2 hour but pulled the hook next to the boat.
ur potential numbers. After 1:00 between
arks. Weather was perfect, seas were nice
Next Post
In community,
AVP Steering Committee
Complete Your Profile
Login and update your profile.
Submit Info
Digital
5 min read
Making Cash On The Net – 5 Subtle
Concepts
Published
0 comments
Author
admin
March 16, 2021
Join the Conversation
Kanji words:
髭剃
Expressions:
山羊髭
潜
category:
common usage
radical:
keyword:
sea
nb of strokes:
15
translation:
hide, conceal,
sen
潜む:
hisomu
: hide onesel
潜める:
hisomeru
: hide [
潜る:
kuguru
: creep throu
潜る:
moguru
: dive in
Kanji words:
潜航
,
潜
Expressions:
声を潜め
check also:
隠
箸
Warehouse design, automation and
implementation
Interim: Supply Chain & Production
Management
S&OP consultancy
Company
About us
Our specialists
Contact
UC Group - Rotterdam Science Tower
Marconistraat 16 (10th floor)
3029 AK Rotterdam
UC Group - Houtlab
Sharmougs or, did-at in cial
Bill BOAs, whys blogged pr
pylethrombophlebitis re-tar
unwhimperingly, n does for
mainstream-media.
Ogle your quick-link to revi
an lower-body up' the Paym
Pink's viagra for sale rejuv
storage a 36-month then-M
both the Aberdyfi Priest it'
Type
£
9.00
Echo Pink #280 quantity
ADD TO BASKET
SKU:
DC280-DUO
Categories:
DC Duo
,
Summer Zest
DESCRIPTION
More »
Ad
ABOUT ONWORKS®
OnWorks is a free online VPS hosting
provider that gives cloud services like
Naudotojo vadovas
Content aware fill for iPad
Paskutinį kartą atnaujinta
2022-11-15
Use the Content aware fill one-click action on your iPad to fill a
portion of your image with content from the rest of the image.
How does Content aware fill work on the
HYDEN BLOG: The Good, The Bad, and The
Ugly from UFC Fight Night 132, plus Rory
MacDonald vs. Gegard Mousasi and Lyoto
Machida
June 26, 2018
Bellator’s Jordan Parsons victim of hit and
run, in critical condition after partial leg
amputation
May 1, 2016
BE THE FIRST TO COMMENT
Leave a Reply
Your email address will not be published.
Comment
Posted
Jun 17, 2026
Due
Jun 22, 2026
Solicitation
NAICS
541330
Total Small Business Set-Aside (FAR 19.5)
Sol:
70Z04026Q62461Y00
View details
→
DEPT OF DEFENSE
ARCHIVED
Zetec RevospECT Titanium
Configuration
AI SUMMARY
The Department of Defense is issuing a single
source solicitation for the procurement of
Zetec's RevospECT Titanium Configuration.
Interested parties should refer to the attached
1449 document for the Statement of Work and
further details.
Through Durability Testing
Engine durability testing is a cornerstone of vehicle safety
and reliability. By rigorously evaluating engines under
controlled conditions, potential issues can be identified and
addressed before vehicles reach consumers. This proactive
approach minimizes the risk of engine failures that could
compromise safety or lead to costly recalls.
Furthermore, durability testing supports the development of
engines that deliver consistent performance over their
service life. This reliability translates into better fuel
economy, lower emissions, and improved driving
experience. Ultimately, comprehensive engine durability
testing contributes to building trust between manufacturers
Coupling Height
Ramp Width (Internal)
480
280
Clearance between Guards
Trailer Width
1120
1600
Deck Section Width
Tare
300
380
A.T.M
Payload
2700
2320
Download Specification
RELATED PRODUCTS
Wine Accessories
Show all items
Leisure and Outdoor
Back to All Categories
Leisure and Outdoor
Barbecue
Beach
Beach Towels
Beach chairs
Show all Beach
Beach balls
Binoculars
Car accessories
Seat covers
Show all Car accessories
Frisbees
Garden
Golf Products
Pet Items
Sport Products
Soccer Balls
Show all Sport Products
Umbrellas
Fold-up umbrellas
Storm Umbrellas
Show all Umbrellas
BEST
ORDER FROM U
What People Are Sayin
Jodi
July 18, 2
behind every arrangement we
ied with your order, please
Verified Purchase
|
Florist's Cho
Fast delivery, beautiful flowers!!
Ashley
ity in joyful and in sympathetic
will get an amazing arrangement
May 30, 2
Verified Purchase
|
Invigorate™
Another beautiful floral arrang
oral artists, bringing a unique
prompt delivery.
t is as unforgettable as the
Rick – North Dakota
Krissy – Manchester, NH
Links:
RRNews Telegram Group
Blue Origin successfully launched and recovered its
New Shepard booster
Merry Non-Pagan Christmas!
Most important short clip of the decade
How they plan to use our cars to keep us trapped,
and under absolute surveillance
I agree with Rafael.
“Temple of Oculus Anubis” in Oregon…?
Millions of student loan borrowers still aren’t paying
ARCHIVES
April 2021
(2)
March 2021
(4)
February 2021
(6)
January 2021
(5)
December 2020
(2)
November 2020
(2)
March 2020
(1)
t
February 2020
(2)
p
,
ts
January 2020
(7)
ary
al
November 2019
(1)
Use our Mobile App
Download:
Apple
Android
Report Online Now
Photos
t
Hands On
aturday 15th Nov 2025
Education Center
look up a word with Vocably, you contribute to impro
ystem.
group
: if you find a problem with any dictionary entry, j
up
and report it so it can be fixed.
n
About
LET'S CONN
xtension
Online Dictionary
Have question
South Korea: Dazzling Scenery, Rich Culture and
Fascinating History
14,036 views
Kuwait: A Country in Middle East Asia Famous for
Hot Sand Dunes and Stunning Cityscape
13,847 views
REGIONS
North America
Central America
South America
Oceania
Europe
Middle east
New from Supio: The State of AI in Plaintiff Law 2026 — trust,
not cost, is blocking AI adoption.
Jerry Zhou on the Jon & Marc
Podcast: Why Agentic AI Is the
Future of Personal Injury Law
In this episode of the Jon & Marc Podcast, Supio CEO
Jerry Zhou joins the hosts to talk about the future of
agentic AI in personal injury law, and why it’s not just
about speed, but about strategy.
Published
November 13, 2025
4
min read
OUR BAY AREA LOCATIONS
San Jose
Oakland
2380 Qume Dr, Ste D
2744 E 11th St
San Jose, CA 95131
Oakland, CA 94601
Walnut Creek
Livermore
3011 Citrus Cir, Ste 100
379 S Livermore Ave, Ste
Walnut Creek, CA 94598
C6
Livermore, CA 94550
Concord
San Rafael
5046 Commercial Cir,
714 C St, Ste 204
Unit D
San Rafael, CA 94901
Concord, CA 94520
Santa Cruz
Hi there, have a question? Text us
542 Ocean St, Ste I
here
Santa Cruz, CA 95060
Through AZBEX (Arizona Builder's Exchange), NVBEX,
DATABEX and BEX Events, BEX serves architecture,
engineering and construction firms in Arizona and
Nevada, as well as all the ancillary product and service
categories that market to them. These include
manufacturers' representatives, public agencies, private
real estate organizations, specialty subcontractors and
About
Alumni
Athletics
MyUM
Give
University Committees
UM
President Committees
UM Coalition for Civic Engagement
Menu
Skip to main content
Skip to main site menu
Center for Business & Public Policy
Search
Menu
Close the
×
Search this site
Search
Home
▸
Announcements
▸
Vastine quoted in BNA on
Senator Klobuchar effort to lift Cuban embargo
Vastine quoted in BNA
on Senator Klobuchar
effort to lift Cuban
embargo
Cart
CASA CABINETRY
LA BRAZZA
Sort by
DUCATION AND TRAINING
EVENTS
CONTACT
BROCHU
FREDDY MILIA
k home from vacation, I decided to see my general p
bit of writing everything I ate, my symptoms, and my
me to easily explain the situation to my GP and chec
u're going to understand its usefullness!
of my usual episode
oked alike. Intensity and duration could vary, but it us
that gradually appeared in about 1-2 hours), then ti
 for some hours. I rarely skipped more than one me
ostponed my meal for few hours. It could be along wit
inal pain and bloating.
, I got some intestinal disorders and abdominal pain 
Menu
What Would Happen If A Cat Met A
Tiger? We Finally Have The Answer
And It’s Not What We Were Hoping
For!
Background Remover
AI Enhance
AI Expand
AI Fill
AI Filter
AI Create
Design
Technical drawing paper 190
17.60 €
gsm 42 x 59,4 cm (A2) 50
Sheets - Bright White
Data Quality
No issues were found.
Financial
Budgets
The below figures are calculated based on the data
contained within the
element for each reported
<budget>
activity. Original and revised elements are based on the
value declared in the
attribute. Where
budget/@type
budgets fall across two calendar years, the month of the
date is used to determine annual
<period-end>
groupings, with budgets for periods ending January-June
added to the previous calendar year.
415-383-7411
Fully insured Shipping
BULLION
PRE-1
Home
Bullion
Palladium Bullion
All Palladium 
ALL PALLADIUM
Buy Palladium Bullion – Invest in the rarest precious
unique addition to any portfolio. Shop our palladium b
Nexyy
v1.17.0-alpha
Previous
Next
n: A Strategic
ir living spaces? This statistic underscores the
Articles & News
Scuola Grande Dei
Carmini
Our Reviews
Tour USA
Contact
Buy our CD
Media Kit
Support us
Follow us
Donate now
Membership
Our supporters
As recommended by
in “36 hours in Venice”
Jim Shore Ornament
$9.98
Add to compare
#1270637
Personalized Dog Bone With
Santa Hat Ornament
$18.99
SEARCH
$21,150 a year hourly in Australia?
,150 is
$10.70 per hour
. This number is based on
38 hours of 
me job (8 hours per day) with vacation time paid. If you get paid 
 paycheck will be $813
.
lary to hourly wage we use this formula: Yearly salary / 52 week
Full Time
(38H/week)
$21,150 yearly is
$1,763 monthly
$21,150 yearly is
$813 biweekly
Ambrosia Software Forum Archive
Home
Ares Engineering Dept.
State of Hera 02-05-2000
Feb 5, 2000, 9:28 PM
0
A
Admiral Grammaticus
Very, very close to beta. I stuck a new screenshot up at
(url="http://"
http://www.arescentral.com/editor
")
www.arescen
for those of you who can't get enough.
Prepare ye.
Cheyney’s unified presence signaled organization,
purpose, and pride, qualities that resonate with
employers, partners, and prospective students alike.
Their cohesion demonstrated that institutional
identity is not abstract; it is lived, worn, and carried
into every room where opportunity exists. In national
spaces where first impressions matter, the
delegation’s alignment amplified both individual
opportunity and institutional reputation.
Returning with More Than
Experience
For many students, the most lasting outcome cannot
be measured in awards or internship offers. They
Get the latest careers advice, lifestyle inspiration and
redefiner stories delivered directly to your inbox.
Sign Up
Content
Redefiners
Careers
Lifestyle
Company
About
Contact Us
+++++
→ **Exercise**
Which lines of the records above hold the word "Width"? Copy each one out.

→ **The answer**
Ramp Width (Internal)
Trailer Width
Deck Section Width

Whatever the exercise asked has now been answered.